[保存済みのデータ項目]
* * *
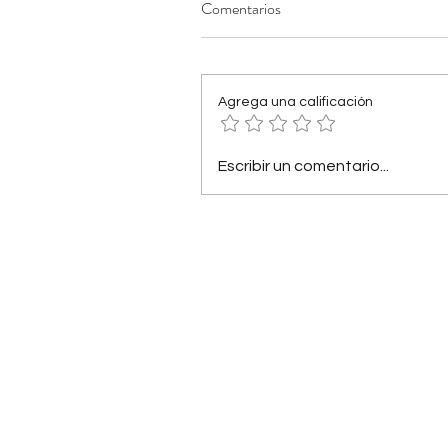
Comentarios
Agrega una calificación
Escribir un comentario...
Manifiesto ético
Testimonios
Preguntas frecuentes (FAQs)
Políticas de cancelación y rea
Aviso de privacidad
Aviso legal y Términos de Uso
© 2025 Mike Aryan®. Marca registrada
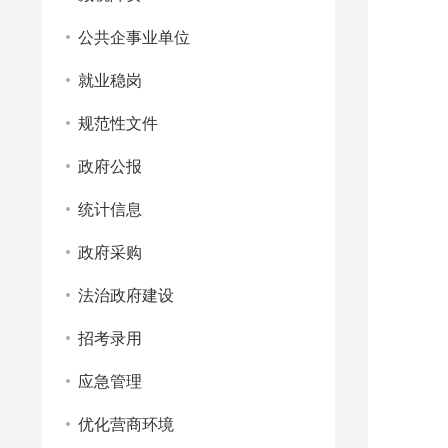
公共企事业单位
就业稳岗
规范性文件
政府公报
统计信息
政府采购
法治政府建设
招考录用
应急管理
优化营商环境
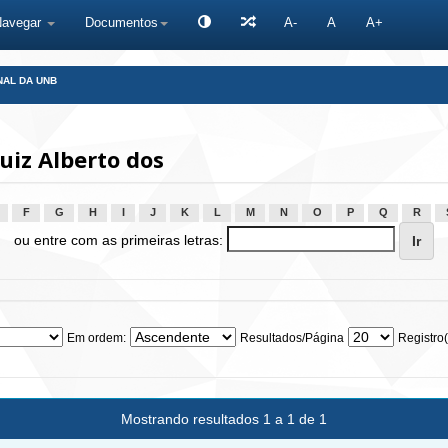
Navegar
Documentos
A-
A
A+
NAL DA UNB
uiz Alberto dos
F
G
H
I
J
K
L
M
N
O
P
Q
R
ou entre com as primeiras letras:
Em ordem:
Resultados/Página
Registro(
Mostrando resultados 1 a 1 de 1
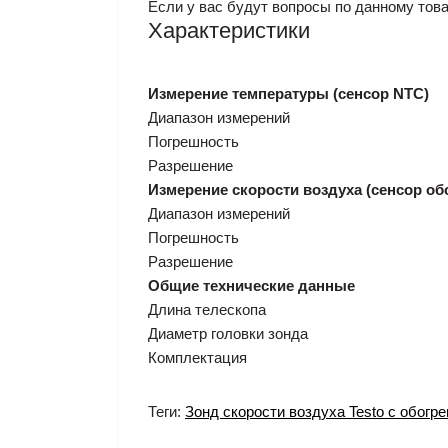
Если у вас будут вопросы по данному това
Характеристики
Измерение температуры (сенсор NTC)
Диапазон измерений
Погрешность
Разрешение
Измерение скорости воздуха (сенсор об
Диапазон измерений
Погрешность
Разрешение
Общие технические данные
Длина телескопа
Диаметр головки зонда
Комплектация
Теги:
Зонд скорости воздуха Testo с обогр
* * *
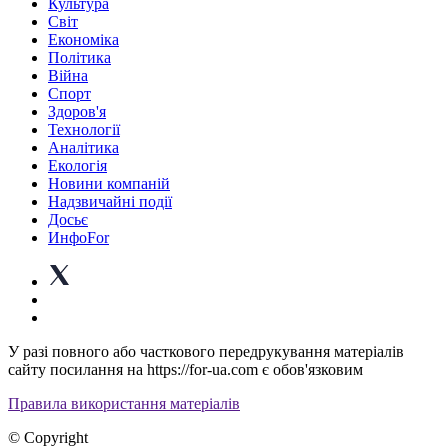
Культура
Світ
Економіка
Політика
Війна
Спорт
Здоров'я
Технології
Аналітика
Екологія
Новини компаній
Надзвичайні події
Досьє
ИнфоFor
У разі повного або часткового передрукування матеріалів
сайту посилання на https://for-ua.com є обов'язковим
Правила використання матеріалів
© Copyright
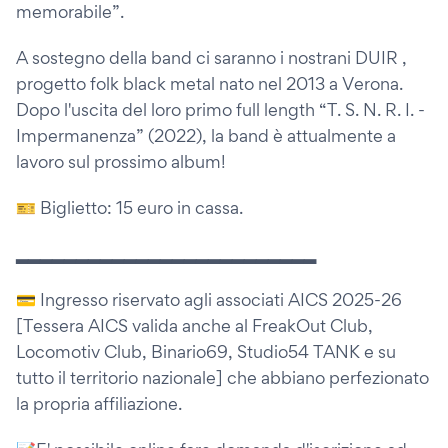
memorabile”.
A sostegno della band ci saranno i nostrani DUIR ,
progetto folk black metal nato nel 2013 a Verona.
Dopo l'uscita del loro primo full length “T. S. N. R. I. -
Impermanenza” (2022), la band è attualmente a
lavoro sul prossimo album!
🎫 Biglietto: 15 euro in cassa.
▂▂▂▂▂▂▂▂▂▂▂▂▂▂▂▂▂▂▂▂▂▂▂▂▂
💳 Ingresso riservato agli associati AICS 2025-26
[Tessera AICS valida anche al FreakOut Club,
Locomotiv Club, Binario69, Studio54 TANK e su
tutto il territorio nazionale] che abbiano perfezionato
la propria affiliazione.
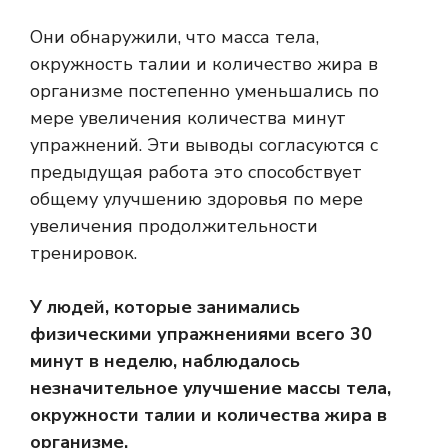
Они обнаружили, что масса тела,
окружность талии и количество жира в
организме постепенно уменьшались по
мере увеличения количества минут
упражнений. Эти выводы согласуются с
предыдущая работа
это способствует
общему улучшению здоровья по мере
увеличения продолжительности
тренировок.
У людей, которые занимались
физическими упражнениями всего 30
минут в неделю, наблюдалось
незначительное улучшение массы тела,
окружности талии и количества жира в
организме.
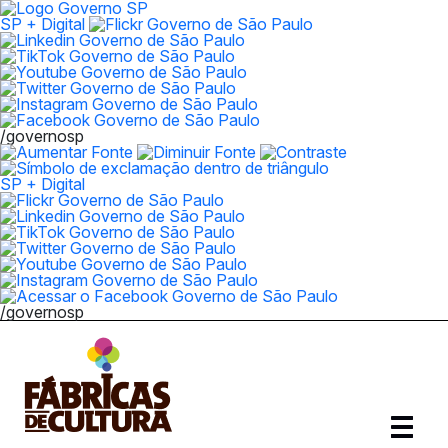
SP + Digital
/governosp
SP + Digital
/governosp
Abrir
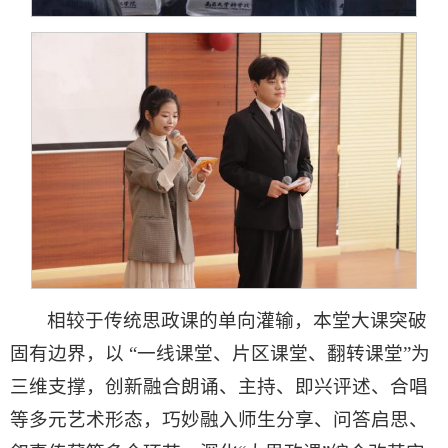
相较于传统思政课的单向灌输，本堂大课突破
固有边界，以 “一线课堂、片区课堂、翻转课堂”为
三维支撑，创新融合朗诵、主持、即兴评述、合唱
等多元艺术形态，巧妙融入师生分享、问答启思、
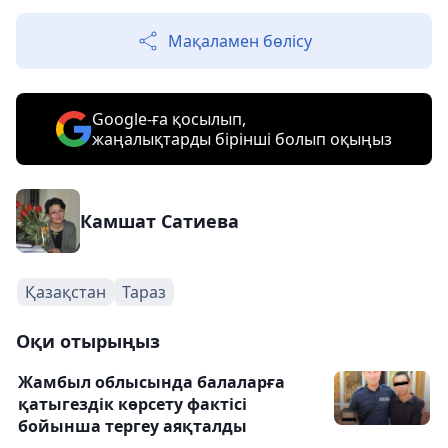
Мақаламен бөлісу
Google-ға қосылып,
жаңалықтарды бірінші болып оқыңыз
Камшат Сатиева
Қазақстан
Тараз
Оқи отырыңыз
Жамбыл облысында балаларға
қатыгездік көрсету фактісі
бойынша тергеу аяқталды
* * *
上の行のうち、文字列「воздуха」を含む行の数を答えよ。数だけを書くこと。

_解答_
2